Purpose: Cyclooxygenase (COX)-2 is overexpressed in breast cancer and may have a role in regulating tumor growth via effects on angiogenesis, cell proliferation, or apoptosis. This study aimed to derive data from human breast carcinomas to help substantiate or refute these relationships.
Experimental design: We performed immunohistochemical analysis of a set of 86 breast tumors for COX-2, estrogen receptor (ER), progesterone receptor (PGR), HER-2, Ki67 (a marker of proliferation), and CD31 (an endothelial cell marker of angiogenesis).

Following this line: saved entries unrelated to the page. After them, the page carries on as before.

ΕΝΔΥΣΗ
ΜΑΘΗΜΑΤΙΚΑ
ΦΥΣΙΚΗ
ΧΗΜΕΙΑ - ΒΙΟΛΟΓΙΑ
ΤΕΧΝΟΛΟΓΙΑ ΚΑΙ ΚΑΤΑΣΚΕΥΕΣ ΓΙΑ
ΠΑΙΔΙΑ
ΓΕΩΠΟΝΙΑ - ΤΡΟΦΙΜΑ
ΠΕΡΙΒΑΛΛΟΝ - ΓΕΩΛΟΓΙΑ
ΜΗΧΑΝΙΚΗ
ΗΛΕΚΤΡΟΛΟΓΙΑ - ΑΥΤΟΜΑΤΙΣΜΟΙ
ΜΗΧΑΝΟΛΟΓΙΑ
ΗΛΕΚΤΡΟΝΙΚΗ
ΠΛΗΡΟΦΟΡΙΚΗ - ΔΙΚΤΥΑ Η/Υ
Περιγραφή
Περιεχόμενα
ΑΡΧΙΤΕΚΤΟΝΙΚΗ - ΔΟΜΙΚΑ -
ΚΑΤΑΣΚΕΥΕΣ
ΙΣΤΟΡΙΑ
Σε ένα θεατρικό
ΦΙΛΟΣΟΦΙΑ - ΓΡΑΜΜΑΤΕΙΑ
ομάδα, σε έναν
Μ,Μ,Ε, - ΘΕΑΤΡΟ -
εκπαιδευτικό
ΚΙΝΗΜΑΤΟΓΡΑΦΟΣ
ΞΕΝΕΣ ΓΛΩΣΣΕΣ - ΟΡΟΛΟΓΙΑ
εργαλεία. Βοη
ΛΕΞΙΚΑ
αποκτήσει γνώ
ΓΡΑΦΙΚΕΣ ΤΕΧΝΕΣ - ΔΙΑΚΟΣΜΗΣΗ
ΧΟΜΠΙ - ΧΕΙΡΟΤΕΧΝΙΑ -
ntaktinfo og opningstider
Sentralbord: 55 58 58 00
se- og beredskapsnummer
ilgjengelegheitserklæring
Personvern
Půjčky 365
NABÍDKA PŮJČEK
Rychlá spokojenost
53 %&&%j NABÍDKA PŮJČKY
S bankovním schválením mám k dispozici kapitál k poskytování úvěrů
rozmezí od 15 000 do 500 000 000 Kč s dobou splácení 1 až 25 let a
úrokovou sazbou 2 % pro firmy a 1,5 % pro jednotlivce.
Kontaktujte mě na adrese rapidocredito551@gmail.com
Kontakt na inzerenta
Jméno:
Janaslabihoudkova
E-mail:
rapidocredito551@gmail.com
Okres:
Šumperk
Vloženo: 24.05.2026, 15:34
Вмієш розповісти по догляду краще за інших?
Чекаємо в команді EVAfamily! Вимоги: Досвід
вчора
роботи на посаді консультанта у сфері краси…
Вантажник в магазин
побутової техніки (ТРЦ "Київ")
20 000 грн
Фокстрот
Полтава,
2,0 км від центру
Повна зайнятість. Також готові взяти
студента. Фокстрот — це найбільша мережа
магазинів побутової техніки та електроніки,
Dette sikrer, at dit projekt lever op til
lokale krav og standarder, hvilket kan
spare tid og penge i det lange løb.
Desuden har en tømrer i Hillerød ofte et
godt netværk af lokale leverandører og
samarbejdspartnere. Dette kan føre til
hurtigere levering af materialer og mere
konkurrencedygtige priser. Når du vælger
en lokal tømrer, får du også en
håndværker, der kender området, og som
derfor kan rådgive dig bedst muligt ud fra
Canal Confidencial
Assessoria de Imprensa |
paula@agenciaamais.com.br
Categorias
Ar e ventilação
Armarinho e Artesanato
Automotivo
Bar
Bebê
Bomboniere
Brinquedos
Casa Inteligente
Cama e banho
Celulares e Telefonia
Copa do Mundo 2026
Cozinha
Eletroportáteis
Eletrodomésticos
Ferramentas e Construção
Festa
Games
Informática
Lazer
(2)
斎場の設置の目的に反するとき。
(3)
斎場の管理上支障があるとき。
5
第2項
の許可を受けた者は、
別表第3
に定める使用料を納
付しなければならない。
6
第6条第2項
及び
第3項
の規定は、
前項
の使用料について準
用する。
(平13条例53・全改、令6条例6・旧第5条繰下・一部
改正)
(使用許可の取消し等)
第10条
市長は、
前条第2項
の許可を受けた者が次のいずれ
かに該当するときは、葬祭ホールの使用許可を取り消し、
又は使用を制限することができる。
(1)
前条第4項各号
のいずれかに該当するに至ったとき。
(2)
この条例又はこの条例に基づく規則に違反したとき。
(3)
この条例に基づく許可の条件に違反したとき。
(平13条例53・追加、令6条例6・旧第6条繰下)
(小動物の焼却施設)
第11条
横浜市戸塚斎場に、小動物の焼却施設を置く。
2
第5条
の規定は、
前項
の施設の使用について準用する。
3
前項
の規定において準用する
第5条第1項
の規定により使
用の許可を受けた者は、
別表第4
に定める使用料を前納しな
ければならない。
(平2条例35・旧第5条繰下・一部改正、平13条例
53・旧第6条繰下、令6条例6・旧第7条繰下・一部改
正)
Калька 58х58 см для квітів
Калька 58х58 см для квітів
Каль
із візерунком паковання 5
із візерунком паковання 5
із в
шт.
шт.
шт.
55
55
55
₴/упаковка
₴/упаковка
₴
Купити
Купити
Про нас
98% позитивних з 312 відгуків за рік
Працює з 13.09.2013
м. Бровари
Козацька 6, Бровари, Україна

Results: COX-2 protein expression was detected in 79% of all tumors studied, ER was detected in 79% of all tumors studied, PGR was detected in 73% of all tumors studied, and HER-2 was detected in 16% of all tumors studied. COX-2 protein expression did not significantly correlate with tumor size, grade, axillary lymph node status, or the presence of vascular invasion. A significant negative correlation (P < 0.001) was observed between ER and Ki67. COX-2 expression showed a significant linear correlation with CD31 staining (P < 0.001). No significant correlations were observed between COX-2 and ER, PGR, or HER-2.
Conclusions: This study demonstrates a novel relationship between COX-2 expression and the neovasculature of human breast adenocarcinomas. If this is a functional relationship, it provides support for a potential therapeutic role of COX-2 inhibitors in human breast cancer tissue via their antiangiogenic properties.